10-j Method of inserting a chest drain

  1. First prepare the underwater drainage bottle. Half fill with sterile water so that the drainage pipe is about 1 cm below the surface. Make sure that the connecting piping is correctly fitted to the bottle, and that the plastic connector is in place. Do not attach to the suction apparatus yet.
  2. The infant should lie supine (chest up) with the side of the pneumothorax facing the operator. Undress the infant and keep the infant warm in an incubator, or preferably under a radiant warmer. The infant’s arm should be held above the head to expose the side of the chest.

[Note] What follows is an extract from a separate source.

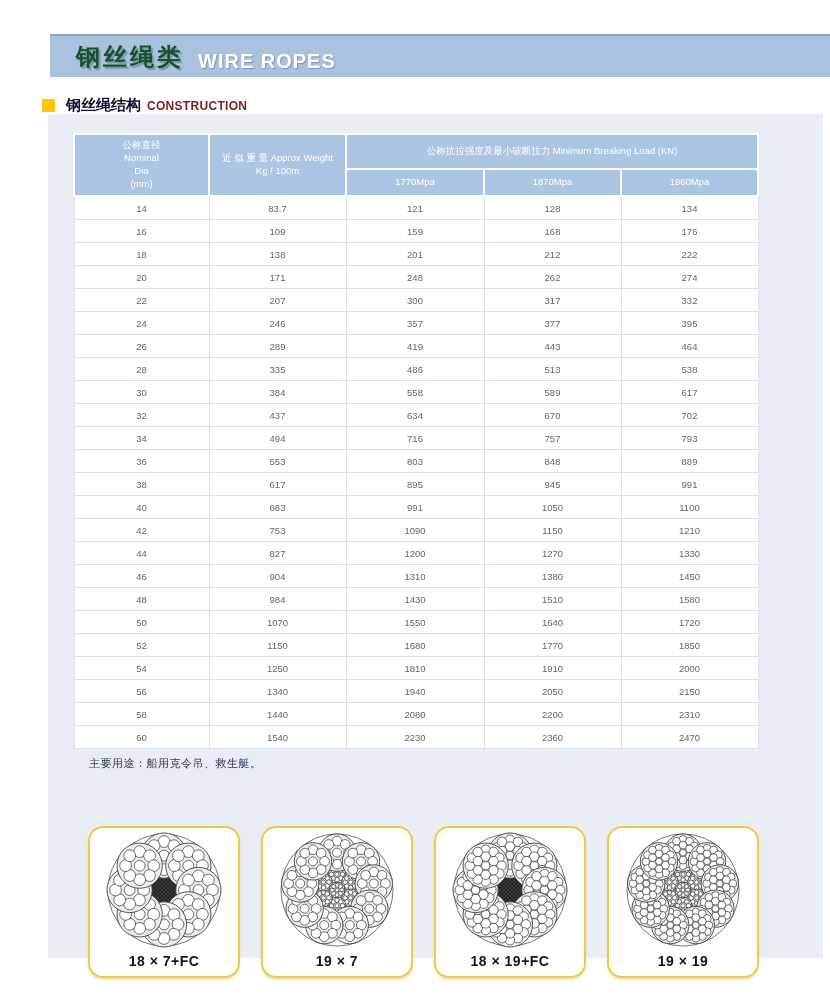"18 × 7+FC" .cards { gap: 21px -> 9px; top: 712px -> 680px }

It is useful to place a small, folded towel under the infant’s back to turn the side of the chest slightly away from the operator. Usually the infant will need oxygen via a face mask or head box.

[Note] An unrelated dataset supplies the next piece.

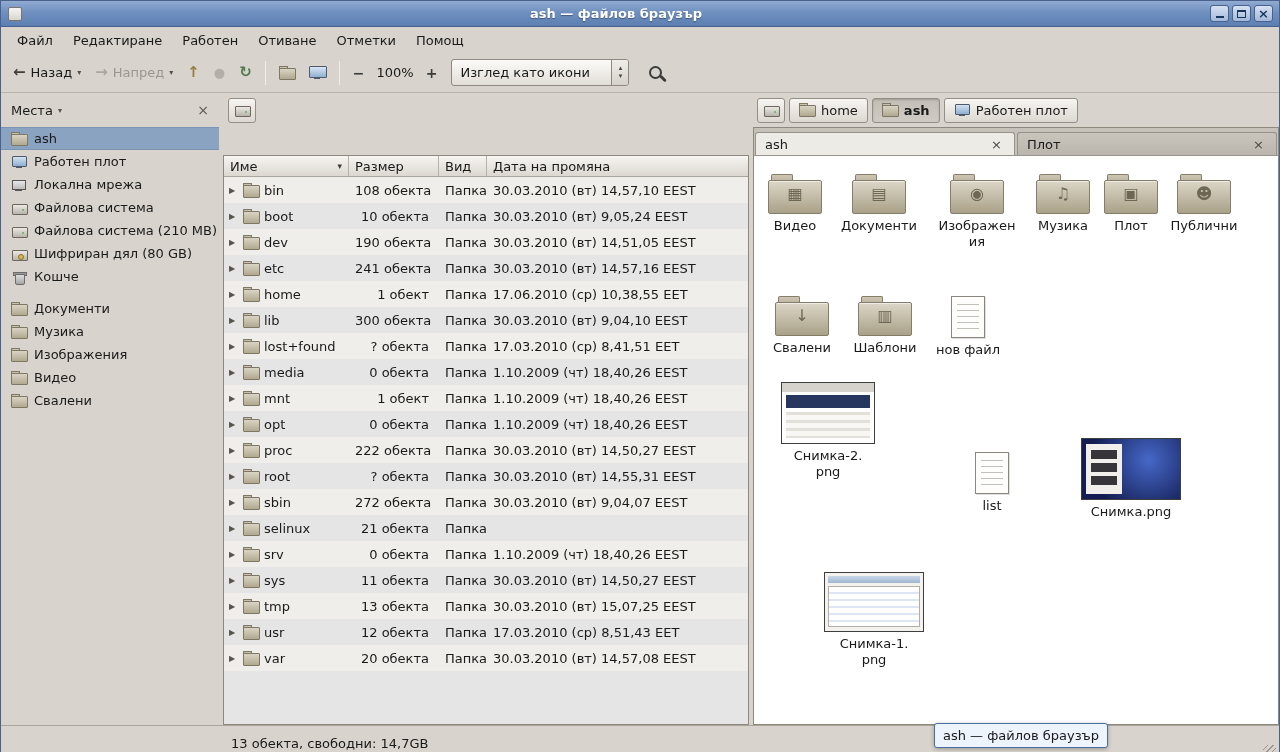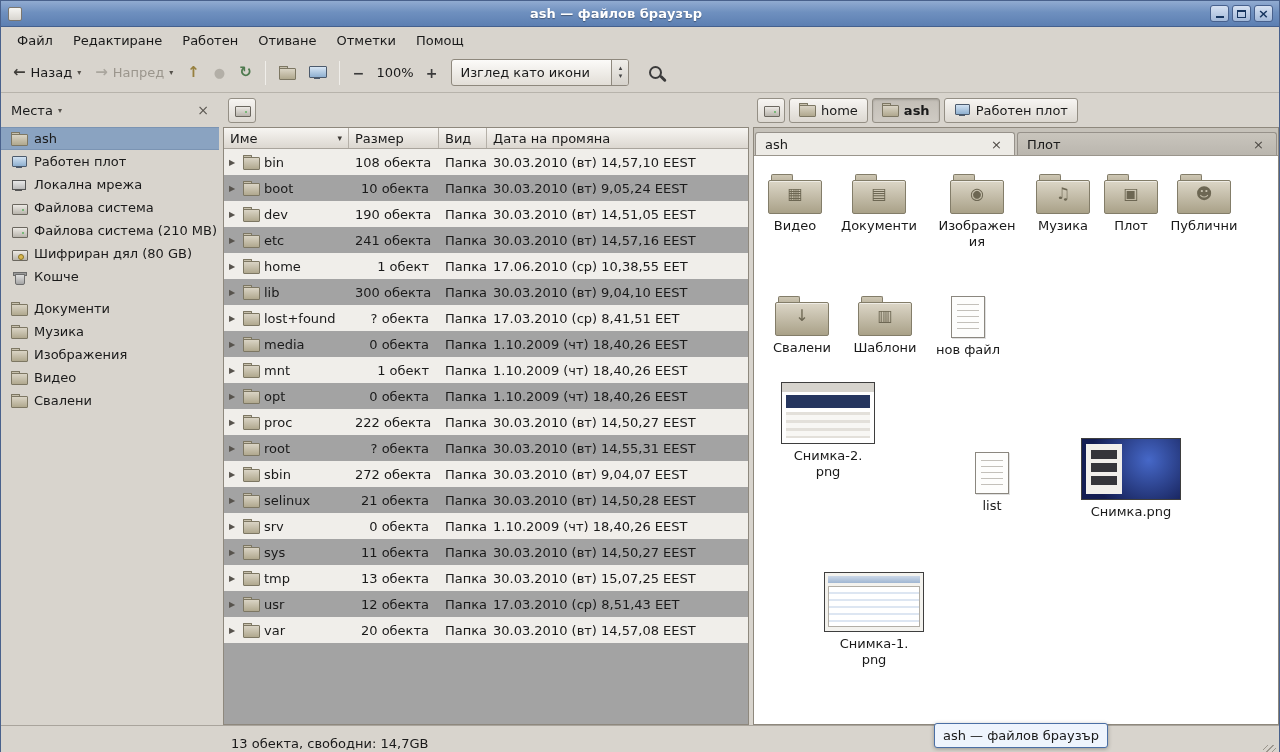"Име" .pane-left { background: #a3a3a3 -> #e5e5e5; margin-top: none -> 28px }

  3. The operator should mask, scrub and wear surgical gloves. Clean the side of the chest with chlorhexidine and alcohol.
  4. If local anaesthetic is used, infiltrate the skin between the forth and fifth rib in the midaxillary line. Do not use more than 0.5 ml of 1% lignocaine. If possible, always use local anaesthetic.
  5. Make a small (0.5 cm) incision parallel and between the forth and fifth rib in the midaxillary line. Make sure that you are at least 2 cm away from the nipple as the breast bud may be damaged. A common mistake is to make too long an incision which later has to be stitched closed.
  6. By repeatedly opening and closing the small, curved forceps push through the intercostal muscle just above the forth rib. Remember that the blood vessels lie immediately below the rib. A ‘pop’ will be felt when the pleura is pierced. Do not remove the forceps when the pleural space is entered.
  7. With your other hand pick up the chest drain. Open the small forceps as wide as possible and push the tip of the drain through the hole in the chest wall. Insert the drain 5 cm. If you are not able to get the drain in place, remove the small forceps and use them to pick up the drain so that the tip of the forceps is parallel to and holds the tip of the drain. Now push the tip of the forceps, still holding the drain, into the pleural space. If you are still not successful, enlarge the incision in the skin and try again. Do not use the trochar.
  8. When the chest drain is correctly placed remove the forceps.
  9. Attach the chest drain to the connecting tubing. The drain should ‘swing’ well if correctly in place. If not, remove the drain and insert it again.
  10. Often the skin incision will not need to be sutured closed. If the incision was too big, however, close it with 1 or 2 interrupted sutures. There is no need to tie the sutures to the drain or to put on a dressing. Never use a purse-string suture as it may cause necrosis of the trapped skin.
  11. Fix the chest drain in place with a ‘soccer post’ made of adhesive strapping. (This method is fully explained in the skills chapter after chapter 8).
  12. When the drain has been successfully inserted, obtain a chest X-ray to determine whether the pneumothorax has been completely emptied. If the infant is on a ventilator or if the pneumothorax is not completely emptied, the underwater drainage bottle should be suctioned at –200 cm water pressure.

Usually the chest drain is left in place until the drain fills with serum and does not swing. Then clamp the drain for a further 6 hours. If the infant’s clinical condition remains stable, the drain can be removed. Loosen the strapping and remove any sutures present. Pull the drain out and immediately cover the hole with a piece of sterile gauze that has been smeared with a thin layer of Vaseline. This provides an airtight seal and prevents an air leak through the incision. The gauze should be held in place for 24 hours with a strip of strapping. Usually there is no need to close the incision with a suture. The wound should heal rapidly and leave only a small scar.